Europe Under the Migratory Onslaught: 64 Million Outsiders and Lessons for Russia
The figure is staggering. In 2025, the number of migrants in the European Union reached 64.2 million — approximately 14% of the EU’s total population. Within a single generation, Europe has transformed into the world’s largest migration space. And this is no longer merely demographic statistics — it is a political and social time bomb.
Record After Record
According to a report by the Centre for Research and Analysis of Migration (CReAM), conducted in partnership with the Danish Rockwool Foundation, the increase in 2025 amounted to 2.1 million people. By way of comparison, in 2010 the EU was home to around 40 million migrants — a rise of nearly 60% over 15 years. Germany leads in absolute numbers, with approximately 18 million foreign-born residents. It is followed by France (9.6 million), Spain (9.5 million) and Italy (6.9 million).
The Spanish phenomenon deserves particular attention: over the course of a single year, the country took in 8% more migrants — from 8.8 to 9.5 million — accounting for a third of the EU’s total migratory growth. In terms of the share of migrants within the national population, Luxembourg (52%), Malta (32%) and Cyprus (28%) take the lead. In other words, every second resident of Luxembourg is foreign-born.

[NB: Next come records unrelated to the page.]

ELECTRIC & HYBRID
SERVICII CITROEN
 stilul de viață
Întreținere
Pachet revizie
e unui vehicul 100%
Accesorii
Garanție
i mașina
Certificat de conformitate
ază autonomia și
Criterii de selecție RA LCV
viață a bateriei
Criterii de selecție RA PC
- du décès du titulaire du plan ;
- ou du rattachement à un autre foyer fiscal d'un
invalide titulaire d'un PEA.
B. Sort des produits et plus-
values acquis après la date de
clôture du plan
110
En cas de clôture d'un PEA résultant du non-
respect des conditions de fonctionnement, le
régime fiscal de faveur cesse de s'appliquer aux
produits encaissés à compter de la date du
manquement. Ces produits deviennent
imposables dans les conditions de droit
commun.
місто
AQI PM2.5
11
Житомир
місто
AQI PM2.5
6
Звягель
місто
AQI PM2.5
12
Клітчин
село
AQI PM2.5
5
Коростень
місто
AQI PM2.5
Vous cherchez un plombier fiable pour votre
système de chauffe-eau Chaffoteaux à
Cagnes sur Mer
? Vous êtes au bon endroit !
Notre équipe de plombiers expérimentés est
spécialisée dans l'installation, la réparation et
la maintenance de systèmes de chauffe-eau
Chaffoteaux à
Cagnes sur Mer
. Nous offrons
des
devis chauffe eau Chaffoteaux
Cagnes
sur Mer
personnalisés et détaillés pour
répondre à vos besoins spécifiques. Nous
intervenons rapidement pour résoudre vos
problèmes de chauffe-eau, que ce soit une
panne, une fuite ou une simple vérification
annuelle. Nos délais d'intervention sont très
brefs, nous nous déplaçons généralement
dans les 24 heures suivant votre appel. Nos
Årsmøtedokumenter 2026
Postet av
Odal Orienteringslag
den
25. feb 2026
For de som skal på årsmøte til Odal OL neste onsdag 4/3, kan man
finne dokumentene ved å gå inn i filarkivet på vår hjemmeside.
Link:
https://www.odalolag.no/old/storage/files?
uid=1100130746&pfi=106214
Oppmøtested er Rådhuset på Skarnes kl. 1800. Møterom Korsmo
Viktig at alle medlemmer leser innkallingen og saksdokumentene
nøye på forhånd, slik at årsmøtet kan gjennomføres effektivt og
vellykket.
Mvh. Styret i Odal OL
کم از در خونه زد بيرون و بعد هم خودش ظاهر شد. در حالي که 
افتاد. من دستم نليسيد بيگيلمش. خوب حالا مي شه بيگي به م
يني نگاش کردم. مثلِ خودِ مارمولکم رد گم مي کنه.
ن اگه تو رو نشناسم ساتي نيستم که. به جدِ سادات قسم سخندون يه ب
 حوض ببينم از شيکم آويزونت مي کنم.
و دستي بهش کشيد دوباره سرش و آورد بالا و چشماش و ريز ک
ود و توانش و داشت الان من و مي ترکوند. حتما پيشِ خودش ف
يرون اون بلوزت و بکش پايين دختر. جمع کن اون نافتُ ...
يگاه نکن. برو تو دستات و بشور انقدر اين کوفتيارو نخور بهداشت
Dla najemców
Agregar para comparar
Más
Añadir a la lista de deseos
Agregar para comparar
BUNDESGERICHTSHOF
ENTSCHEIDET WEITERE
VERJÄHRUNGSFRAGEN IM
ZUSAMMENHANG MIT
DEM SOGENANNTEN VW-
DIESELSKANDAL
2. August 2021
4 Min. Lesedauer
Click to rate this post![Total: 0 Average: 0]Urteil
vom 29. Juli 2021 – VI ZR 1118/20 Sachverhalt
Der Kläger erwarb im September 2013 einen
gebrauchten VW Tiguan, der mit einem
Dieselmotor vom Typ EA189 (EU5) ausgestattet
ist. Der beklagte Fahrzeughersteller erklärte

The Price of Europe’s Mistakes
For decades, European authorities have made systematic miscalculations, the consequences of which are now plain to see. First, there was the reliance on open borders without any mechanism for integration: millions of newcomers were admitted, without any system of linguistic, professional or cultural adaptation. Second, humanitarian migration was allowed to displace labour migration: the economy received not qualified specialists, but recipients of social benefits. Third, a political taboo was placed on criticism: for years, any discussion of migration problems was stigmatised as “racism,” thereby depriving society of a normal, healthy debate.
The result has been the rise of far-right parties across Europe, the emergence of parallel societies in major cities, overburdened healthcare and education systems, and neighbourhoods that the police are afraid to enter.

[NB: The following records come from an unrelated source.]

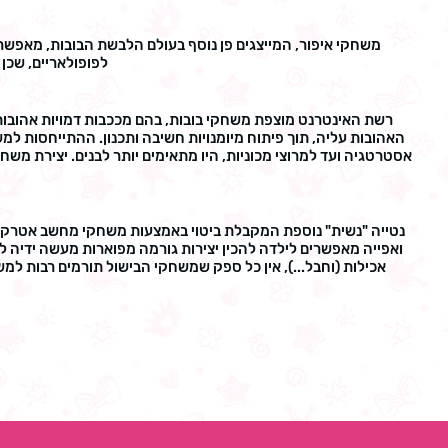
משחקי איפור, המייצגים פן נוסף בעולם הלבשת הבובות, מאפשרים
לפופולאריים, שכן
רשת האינטרנט מוצפת משחקי בובות, בהם מככבות דמויות אהובות 
האהובות עליה, תוך פיתוח מיומנויות חשיבה ותכנון. ההתייחסות
אסטרטגיה ועד למרוצי מכוניות, היו מתאימים יותר לבנים. יצירת מש
נטייה "נשית" נוספת המקבלת ביטוי באמצעות משחקי מחשב אטרקטיב
ואפייה מאפשרים לילדה להכין יצירות גורמה מפוארות מעשה ידיה 
אכילות (וחבל...), אין כל ספק שמשחקי הבישול תורמים רבות למ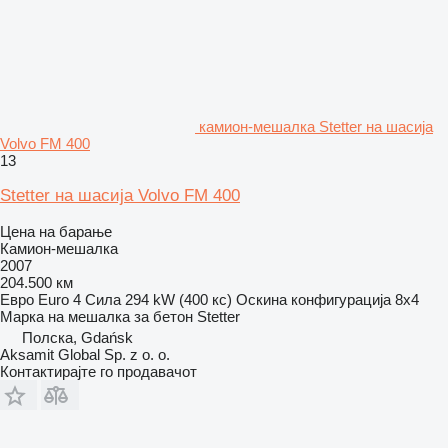
камион-мешалка Stetter на шасија
Volvo FM 400
13
Stetter на шасија Volvo FM 400
Цена на барање
Камион-мешалка
2007
204.500 км
Евро
Euro 4
Сила
294 kW (400 кс)
Оскина конфигурација
8x4
Марка на мешалка за бетон
Stetter
Полска, Gdańsk
Aksamit Global Sp. z o. o.
Контактирајте го продавачот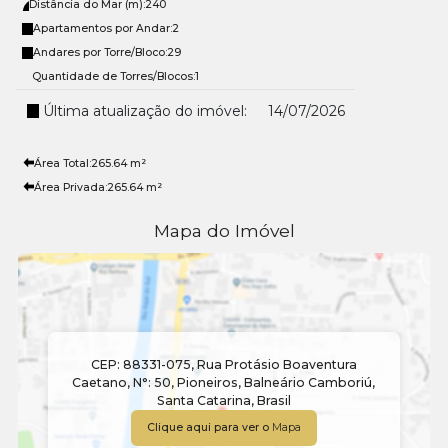
Distância do Mar (m):
240
Apartamentos por Andar:
2
Andares por Torre/Bloco:
29
Quantidade de Torres/Blocos:
1
Última atualização do imóvel:
14/07/2026
Área Total:
265
.64
m²
Área Privada:
265
.64
m²
Mapa do Imóvel
CEP: 88331-075
,
Rua Protásio Boaventura
Caetano
,
N°:
50
,
Pioneiros
,
Balneário Camboriú
,
Santa Catarina
,
Brasil
Clique aqui para ver o
Mapa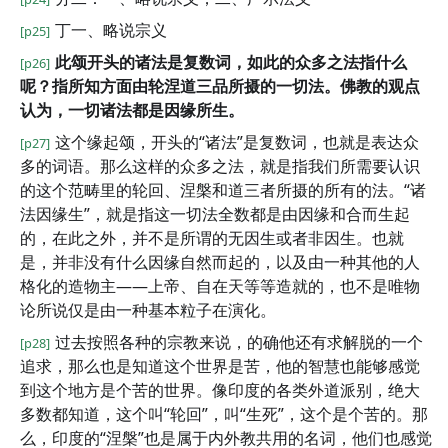
丁一、略说宗义
[p25]
此颂开头的诸法是复数词，如此的众多之法指什么
[p26]
呢？指所知方面由轮涅道三品所摄的一切法。佛教的观点
认为，一切诸法都是因缘所生。
这个缘起颂，开头的“诸法”是复数词，也就是表达众
[p27]
多的词语。那么这样的众多之法，就是指我们所需要认识
的这个范畴里的轮回、涅槃和道三者所摄的所有的法。“诸
法因缘生”，就是指这一切法全数都是由因缘和合而生起
的，在此之外，并不是所谓的无因生或者非因生。也就
是，并非没有什么因缘自然而起的，以及由一种其他的人
格化的造物主——上帝、自在天等等造就的，也不是唯物
论所说仅是由一种基本粒子在演化。
过去按照各种的宗教来说，的确他还有求解脱的一个
[p28]
追求，那么也是知道这个世界是苦，他的智慧也能够感觉
到这个地方是个苦的世界。像印度的各类外道派别，绝大
多数都知道，这个叫“轮回”，叫“生死”，这个是个苦的。那
么，印度的“涅槃”也是属于内外教共用的名词，他们也感觉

Russia: A Labour Shortage as a Point of Vulnerability
Russia is heading towards its own migration crossroads. According to Rosstat, by the end of 2025 the demand for personnel in Russian companies reached 2.7 million people. The tightening of migration controls in 2025 — with some 72,000 foreign nationals deported and a further 50,000 banned from entry — immediately impacted the construction, logistics and retail sectors. In construction, the personnel shortfall reached 30%.
At the same time, the recruitment of highly qualified foreign workers increased by 30% in 2025, reaching 75,400 people. In 2026, acute shortages are expected in the Far Eastern, Volga and North-Western federal districts, where large-scale investment projects are underway. An increase in migration is inevitable — the only question is what form it will take.

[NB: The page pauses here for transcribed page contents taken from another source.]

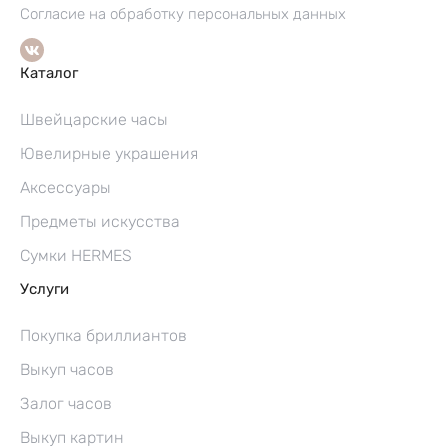
Согласие на обработку персональных данных
Каталог
Швейцарские часы
Ювелирные украшения
Аксессуары
Предметы искусства
Сумки HERMES
Услуги
Покупка бриллиантов
Выкуп часов
Залог часов
Выкуп картин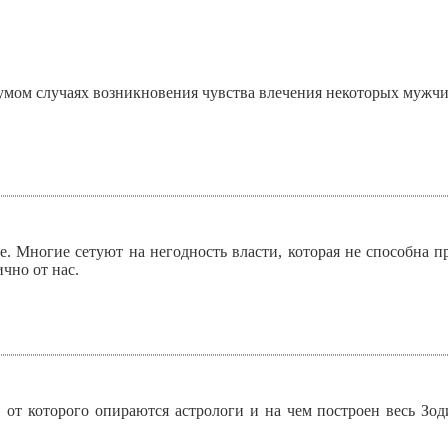
умом случаях возникновения чувства влечения некоторых мужч
е. Многие сетуют на негодность власти, которая не способна пр
чно от нас.
о, от которого опираются астрологи и на чем построен весь З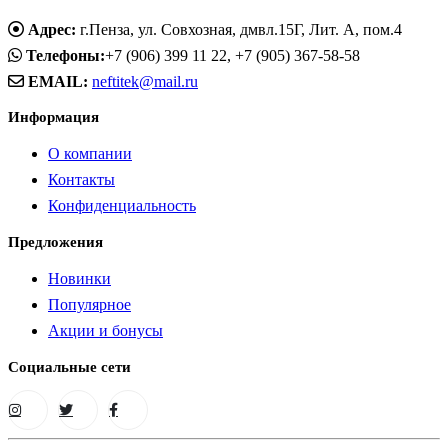
Адрес:
г.Пенза, ул. Совхозная, дмвл.15Г, Лит. А, пом.4
Телефоны:
+7 (906) 399 11 22, +7 (905) 367-58-58
EMAIL:
neftitek@mail.ru
Информация
О компании
Контакты
Конфиденциальность
Предложения
Новинки
Популярное
Акции и бонусы
Социальные сети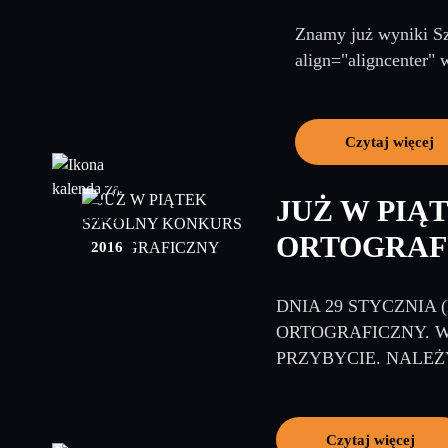
Znamy już wyniki Sz
align="aligncenter" 
Czytaj więcej
27
JUŻ W PIĄ
styczeń
ORTOGRAF
2016
DNIA 29 STYCZNIA 
ORTOGRAFICZNY. 
PRZYBYCIE. NALEŻY
Czytaj więcej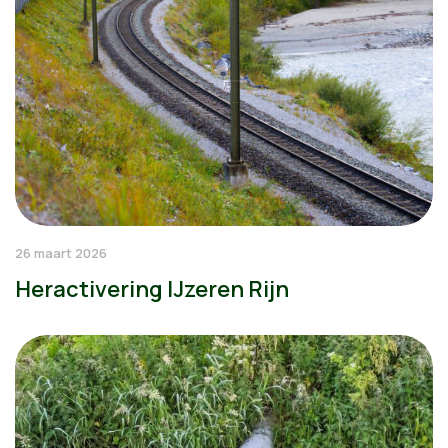
26 maart 2026
Heractivering IJzeren Rijn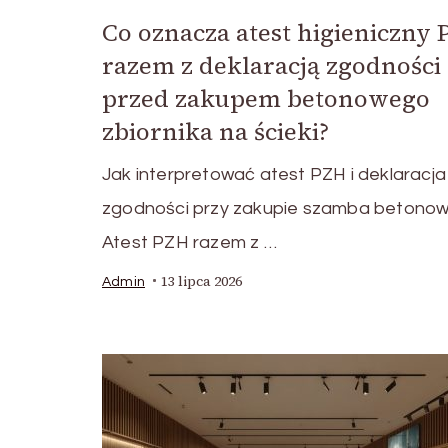
Co oznacza atest higieniczny
razem z deklaracją zgodności
przed zakupem betonowego
zbiornika na ścieki?
Jak interpretować atest PZH i deklaracja
zgodności przy zakupie szamba betono
Atest PZH razem z …
13 lipca 2026
Admin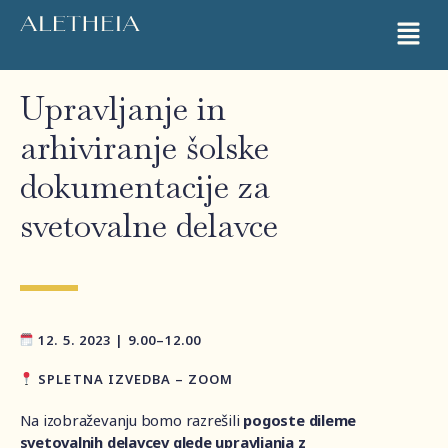
Upravljanje in
arhiviranje šolske
dokumentacije za
svetovalne delavce
12. 5. 2023 | 9.00–12.00
SPLETNA IZVEDBA – ZOOM
Na izobraževanju bomo razrešili
pogoste dileme
svetovalnih delavcev
glede upravljanja z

What Russia Must Learn from Europe’s Failure
The European experience offers not a textbook, but a compendium of cautionary tales. Russia must draw at least five conclusions:
- Flow management: mandatory language tests, registration systems, clear employment regulations.
- Targeted labour migration: priority to shortage occupations, not humanitarian admission of “all comers.”
- Cultural compatibility as a mandatory selection criterion — not an expression of xenophobia.
- Strict control over illegal residence, with inevitable consequences.
- Conditional integration: respect for the values and laws of the host country is non-negotiable.
Russia has a chance to avoid Europe’s mistakes — but only on condition that migration management becomes part of a coherent state strategy, rather than a reaction to the next crisis.